Tous les savoirs du monde

Quelle que soit sa forme, le livre a eu pour fonction principale de conserver le savoir et de transmettre la connaissance. Qu’avons-nous perdu au fil des siècles ? Combien d’écritures nous sont devenues inaccessibles comme celles des codices aztèques, combien de ravages dans des incendies de bibliothèque ou lors d’autodafés ? La destruction et l’oubli sont-ils des tris nécessaires à la mémoire collective ? Les grandes bibliothèques sont le fruit d’un rêve icarien : la mémoire totale, tous les savoirs du monde rassemblés dans un même lieu, ou encore à portée de clic. Que nous reste-t-il à faire si nous détenons dans notre ordinateur et bientôt dans notre téléphone tous les savoirs qui ont échappé à la destruction des siècles ? « L’art de la synthèse » et « apprendre à apprendre », répondent-ils en écho.
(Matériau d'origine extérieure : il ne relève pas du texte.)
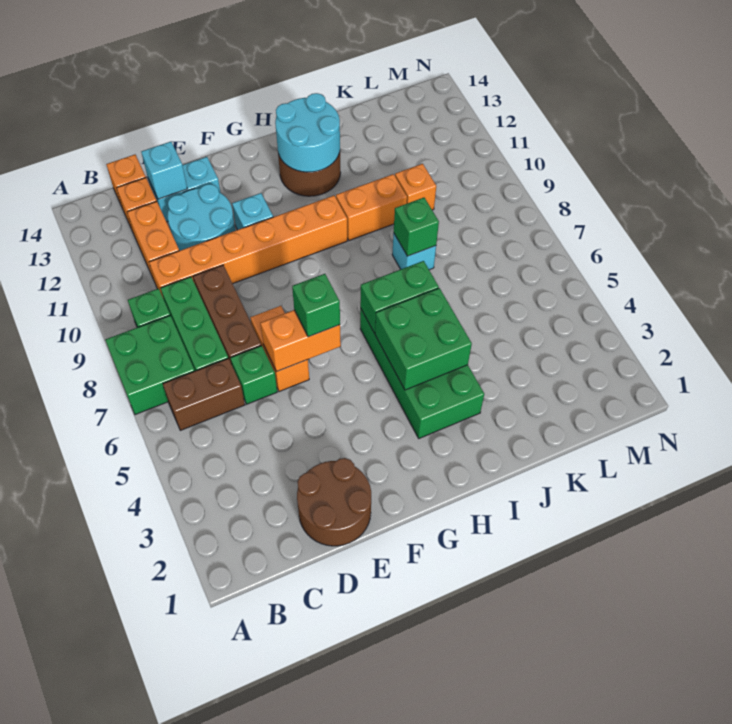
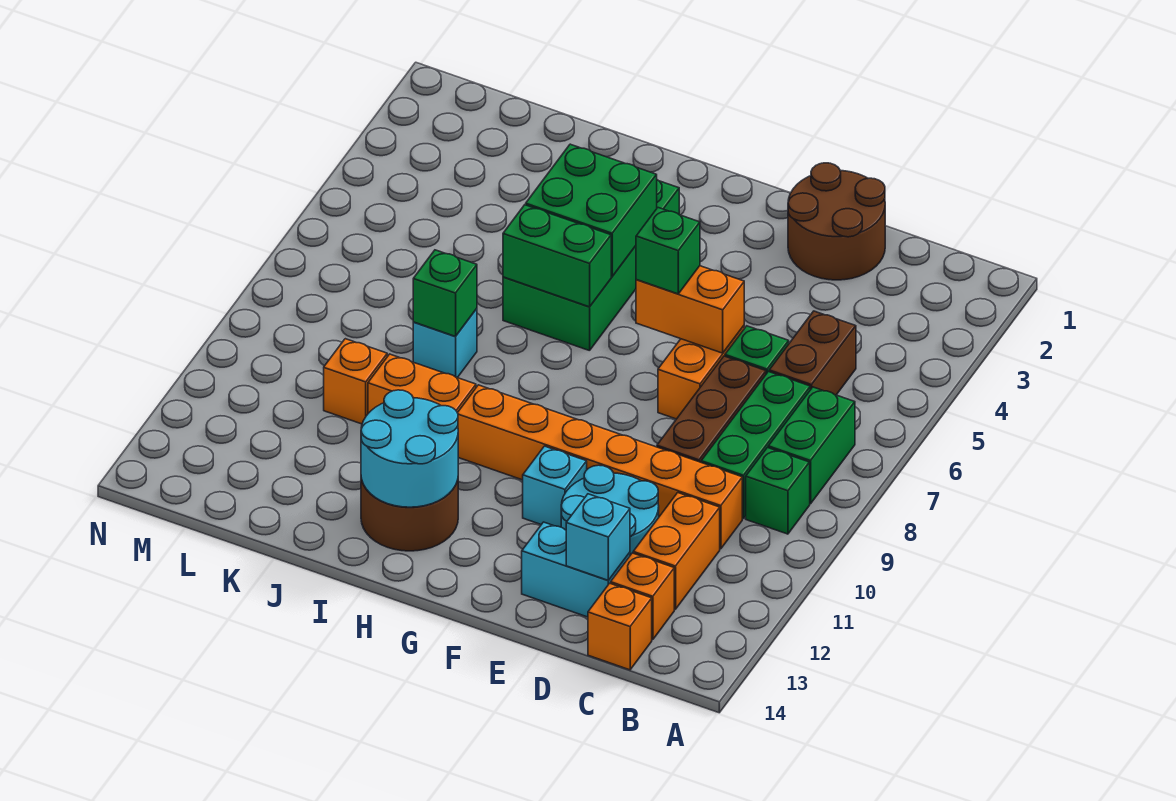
green brick A7:B8 level 1 -> green brick B7:B8 level 1
brown brick B6:C6 level 1 -> brown brick C5:C6 level 1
N’est-ce pas le nouveau rôle assigné à l’enseignant et au bibliothécaire d’aujourd’hui : passer du savoir à la connaissance, c’est-à-dire, comme le rappelle Umberto Eco, « la transformation d’un savoir en une expérience de vie » ?

Un livre drôle et érudit

Ce livre n’est pas destiné à des spécialistes ou à des professionnels mais au grand public. Ses limites découlent donc du genre. L’entretien ressemble à une conversation amicale au coin du feu. Le débat est peu construit, rebondit d’anecdotes en anecdotes et manque de contradiction : les deux auteurs sont étonnamment d’accord sur tout et s’illustrent l’un l’autre plus qu’ils ne s’opposent. En fait, nous devrions plutôt dire les deux lecteurs, car ce sont avant tout deux amoureux des livres, de véritables bibliophiles, qui peuvent parler d’incunables et de manuscrits pendant des heures, qui se répondent ici. Mais c’est aussi le charme de cet ouvrage, que de nous entraîner dans les passions livresques de deux humanistes, qui considèrent les livres comme les traces significatives de la pensée humaine dans toutes ses dimensions, ses fulgurances et ses énormités. Ils sont en effet tous les deux passionnés – et collectionneurs – de bêtises et d’erreurs, de folies et de monstruosités, et il faut bien dire que le chapitre « Éloge de la bêtise » est à mourir de rire. Ce livre n’est pas sérieux et il ne faut pas le prendre pour tel : il est drôle et érudit.